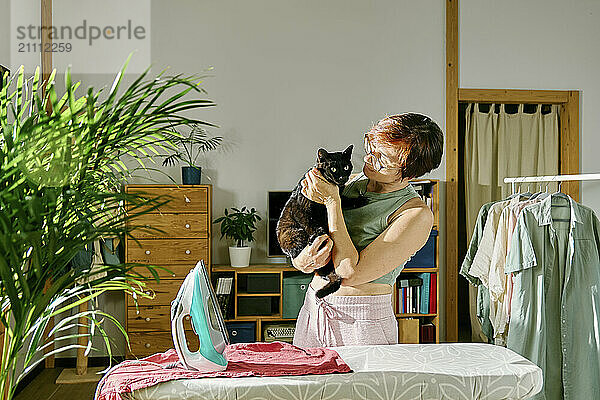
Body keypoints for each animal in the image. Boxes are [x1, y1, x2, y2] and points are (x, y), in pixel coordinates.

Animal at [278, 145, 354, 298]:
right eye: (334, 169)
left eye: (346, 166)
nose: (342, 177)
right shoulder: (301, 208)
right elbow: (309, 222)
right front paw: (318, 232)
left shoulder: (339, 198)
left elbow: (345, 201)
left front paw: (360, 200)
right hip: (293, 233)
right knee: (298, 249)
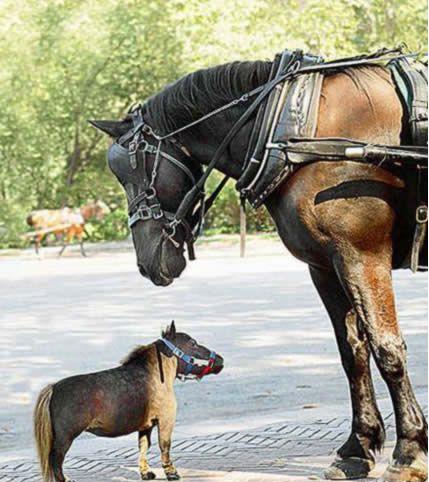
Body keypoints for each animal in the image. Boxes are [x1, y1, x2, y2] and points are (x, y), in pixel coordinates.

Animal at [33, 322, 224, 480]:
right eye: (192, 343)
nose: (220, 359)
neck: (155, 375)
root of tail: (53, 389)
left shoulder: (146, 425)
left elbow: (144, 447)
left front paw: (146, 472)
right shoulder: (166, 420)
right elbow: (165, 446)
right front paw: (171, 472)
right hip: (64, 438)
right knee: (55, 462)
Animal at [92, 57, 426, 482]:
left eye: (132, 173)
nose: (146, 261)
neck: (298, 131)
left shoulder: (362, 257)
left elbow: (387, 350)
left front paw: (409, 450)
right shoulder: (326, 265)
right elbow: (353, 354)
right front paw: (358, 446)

------------

**How to complete this task**
All of the entries above should be duplicated exactly, except for the pictures.

**Task response**
Body keypoints for each animal in the image. Boxes are [x1, y1, x2, y2] and points are (x, y), in pixel coordinates.

Animal at [278, 145, 354, 298]:
right eye: (334, 169)
left eye: (346, 166)
nose: (342, 177)
right shoulder: (301, 208)
right elbow: (309, 222)
right front paw: (318, 232)
left shoulder: (339, 198)
left elbow: (345, 201)
left front paw: (360, 200)
right hip: (293, 233)
right knee: (298, 249)
Body keypoints for each animal in the image. Boxes are [x1, y1, x2, y2] and points are (x, y), in pixel coordinates.

Animal at [33, 322, 224, 480]:
right eye: (192, 343)
nose: (220, 359)
neck: (155, 375)
root of tail: (53, 389)
left shoulder: (146, 425)
left elbow: (144, 447)
left front paw: (146, 472)
right shoulder: (166, 420)
right elbow: (165, 446)
right front paw: (171, 472)
right hip: (64, 438)
right knee: (55, 462)
Animal at [92, 57, 426, 482]:
left eye: (132, 173)
nose: (146, 261)
neck: (298, 131)
left shoulder: (362, 257)
left elbow: (387, 350)
left front paw: (409, 450)
right shoulder: (326, 265)
right elbow: (353, 354)
right front paw: (358, 446)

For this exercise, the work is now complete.